Before-and-after change records -

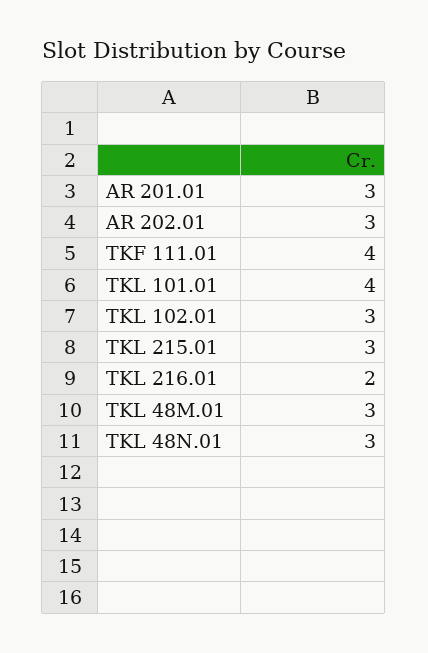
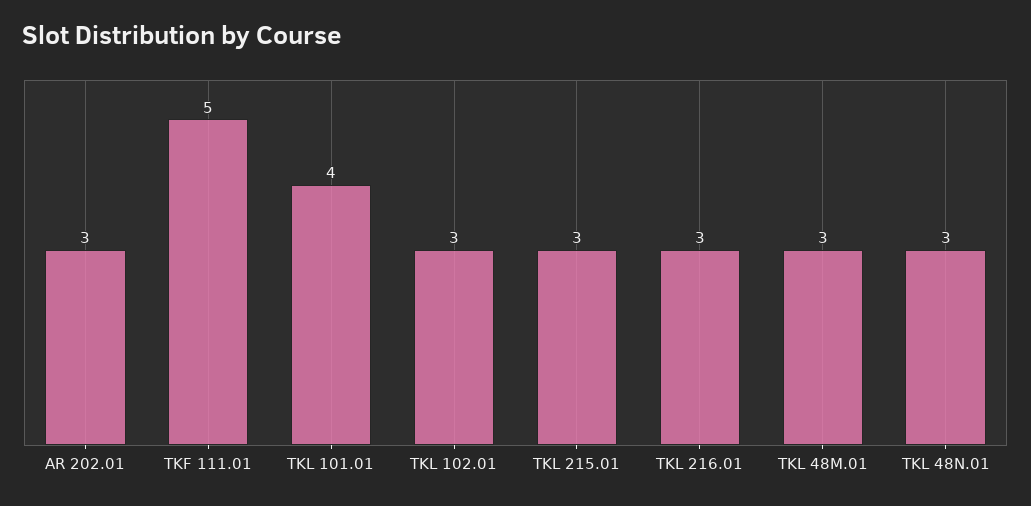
  {
-   "AR 201.01": 3,
    "AR 202.01": 3,
-   "TKF 111.01": 4,
+   "TKF 111.01": 5,
    "TKL 101.01": 4,
    "TKL 102.01": 3,
    "TKL 215.01": 3,
-   "TKL 216.01": 2,
+   "TKL 216.01": 3,
    "TKL 48M.01": 3,
    "TKL 48N.01": 3
  }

Task instructions - Copy the lines above exactly and exclude every image.

Response for this exercise -
  {
-   "AR 201.01": 3,
    "AR 202.01": 3,
-   "TKF 111.01": 4,
+   "TKF 111.01": 5,
    "TKL 101.01": 4,
    "TKL 102.01": 3,
    "TKL 215.01": 3,
-   "TKL 216.01": 2,
+   "TKL 216.01": 3,
    "TKL 48M.01": 3,
    "TKL 48N.01": 3
  }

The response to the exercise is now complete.